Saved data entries
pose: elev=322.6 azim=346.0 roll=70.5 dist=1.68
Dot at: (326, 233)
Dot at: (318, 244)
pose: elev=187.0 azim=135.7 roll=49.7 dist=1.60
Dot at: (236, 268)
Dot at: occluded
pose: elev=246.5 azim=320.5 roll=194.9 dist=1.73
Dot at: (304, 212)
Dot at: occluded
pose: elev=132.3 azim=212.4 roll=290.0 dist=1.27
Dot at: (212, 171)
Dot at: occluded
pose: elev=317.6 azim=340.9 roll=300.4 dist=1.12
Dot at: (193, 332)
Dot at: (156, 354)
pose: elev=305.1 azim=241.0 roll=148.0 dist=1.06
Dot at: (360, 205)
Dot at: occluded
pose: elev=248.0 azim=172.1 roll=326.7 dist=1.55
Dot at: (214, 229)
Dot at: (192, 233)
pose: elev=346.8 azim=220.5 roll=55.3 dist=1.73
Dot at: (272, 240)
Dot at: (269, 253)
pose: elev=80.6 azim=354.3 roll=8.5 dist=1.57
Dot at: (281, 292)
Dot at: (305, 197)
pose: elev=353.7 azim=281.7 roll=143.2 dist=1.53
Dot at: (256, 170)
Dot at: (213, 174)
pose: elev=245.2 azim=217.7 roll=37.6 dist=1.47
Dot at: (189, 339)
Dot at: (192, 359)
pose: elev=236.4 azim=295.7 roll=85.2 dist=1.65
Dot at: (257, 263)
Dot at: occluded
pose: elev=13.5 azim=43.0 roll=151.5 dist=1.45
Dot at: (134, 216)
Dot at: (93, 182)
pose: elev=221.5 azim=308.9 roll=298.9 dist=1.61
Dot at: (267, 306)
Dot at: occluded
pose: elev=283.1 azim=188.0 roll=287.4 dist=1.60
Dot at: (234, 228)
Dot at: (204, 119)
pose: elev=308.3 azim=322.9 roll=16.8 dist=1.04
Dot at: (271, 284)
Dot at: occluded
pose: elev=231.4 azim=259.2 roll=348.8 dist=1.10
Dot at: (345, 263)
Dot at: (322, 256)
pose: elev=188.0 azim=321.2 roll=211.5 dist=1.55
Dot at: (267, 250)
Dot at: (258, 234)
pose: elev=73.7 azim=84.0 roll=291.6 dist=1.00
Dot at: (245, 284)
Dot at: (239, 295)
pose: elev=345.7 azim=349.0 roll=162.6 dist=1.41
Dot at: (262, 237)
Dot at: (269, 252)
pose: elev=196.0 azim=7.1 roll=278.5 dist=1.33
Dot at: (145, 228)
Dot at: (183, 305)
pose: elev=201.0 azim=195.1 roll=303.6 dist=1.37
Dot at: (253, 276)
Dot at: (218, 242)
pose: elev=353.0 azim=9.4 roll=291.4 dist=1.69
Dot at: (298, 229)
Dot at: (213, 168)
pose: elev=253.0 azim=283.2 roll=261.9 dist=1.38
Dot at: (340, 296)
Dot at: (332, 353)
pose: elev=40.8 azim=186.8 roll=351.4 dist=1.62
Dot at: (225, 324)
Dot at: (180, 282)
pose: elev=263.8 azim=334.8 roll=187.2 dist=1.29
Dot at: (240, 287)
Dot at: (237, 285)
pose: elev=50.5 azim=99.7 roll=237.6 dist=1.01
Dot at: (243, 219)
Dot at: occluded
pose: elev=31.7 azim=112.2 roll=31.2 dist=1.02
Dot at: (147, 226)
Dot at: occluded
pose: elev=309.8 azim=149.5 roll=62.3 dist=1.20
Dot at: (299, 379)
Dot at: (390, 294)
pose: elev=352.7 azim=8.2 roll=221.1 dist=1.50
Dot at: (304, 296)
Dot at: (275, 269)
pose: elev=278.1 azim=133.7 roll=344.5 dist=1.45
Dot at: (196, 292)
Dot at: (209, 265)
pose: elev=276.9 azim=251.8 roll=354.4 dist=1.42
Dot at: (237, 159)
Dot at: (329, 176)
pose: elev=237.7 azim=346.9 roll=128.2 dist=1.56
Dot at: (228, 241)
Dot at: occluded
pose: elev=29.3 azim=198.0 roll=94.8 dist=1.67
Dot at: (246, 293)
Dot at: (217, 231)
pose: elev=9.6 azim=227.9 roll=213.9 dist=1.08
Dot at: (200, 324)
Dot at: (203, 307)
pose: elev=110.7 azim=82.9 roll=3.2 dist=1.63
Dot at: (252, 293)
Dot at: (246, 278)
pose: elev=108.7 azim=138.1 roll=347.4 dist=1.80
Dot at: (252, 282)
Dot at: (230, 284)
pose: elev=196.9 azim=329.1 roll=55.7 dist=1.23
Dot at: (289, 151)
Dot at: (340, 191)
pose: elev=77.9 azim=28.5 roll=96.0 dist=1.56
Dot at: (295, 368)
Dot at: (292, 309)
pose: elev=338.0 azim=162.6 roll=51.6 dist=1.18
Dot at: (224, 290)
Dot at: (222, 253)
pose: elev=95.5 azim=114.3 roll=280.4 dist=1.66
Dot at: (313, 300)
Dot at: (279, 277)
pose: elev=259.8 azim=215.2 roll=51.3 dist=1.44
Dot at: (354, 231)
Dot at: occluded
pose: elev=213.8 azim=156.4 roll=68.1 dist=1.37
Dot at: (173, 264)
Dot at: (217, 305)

• Do this
Recast everything above from the line containing "pose: elev=40.8 azim=186.8" down to the line containing "Dot at: (217, 231)", both included, as a Markdown table with the columns Row and Line. Leave out blank lines.

• Final result
| Row | Line |
|---|---|
| 1 | pose: elev=40.8 azim=186.8 roll=351.4 dist=1.62 |
| 2 | Dot at: (225, 324) |
| 3 | Dot at: (180, 282) |
| 4 | pose: elev=263.8 azim=334.8 roll=187.2 dist=1.29 |
| 5 | Dot at: (240, 287) |
| 6 | Dot at: (237, 285) |
| 7 | pose: elev=50.5 azim=99.7 roll=237.6 dist=1.01 |
| 8 | Dot at: (243, 219) |
| 9 | Dot at: occluded |
| 10 | pose: elev=31.7 azim=112.2 roll=31.2 dist=1.02 |
| 11 | Dot at: (147, 226) |
| 12 | Dot at: occluded |
| 13 | pose: elev=309.8 azim=149.5 roll=62.3 dist=1.20 |
| 14 | Dot at: (299, 379) |
| 15 | Dot at: (390, 294) |
| 16 | pose: elev=352.7 azim=8.2 roll=221.1 dist=1.50 |
| 17 | Dot at: (304, 296) |
| 18 | Dot at: (275, 269) |
| 19 | pose: elev=278.1 azim=133.7 roll=344.5 dist=1.45 |
| 20 | Dot at: (196, 292) |
| 21 | Dot at: (209, 265) |
| 22 | pose: elev=276.9 azim=251.8 roll=354.4 dist=1.42 |
| 23 | Dot at: (237, 159) |
| 24 | Dot at: (329, 176) |
| 25 | pose: elev=237.7 azim=346.9 roll=128.2 dist=1.56 |
| 26 | Dot at: (228, 241) |
| 27 | Dot at: occluded |
| 28 | pose: elev=29.3 azim=198.0 roll=94.8 dist=1.67 |
| 29 | Dot at: (246, 293) |
| 30 | Dot at: (217, 231) |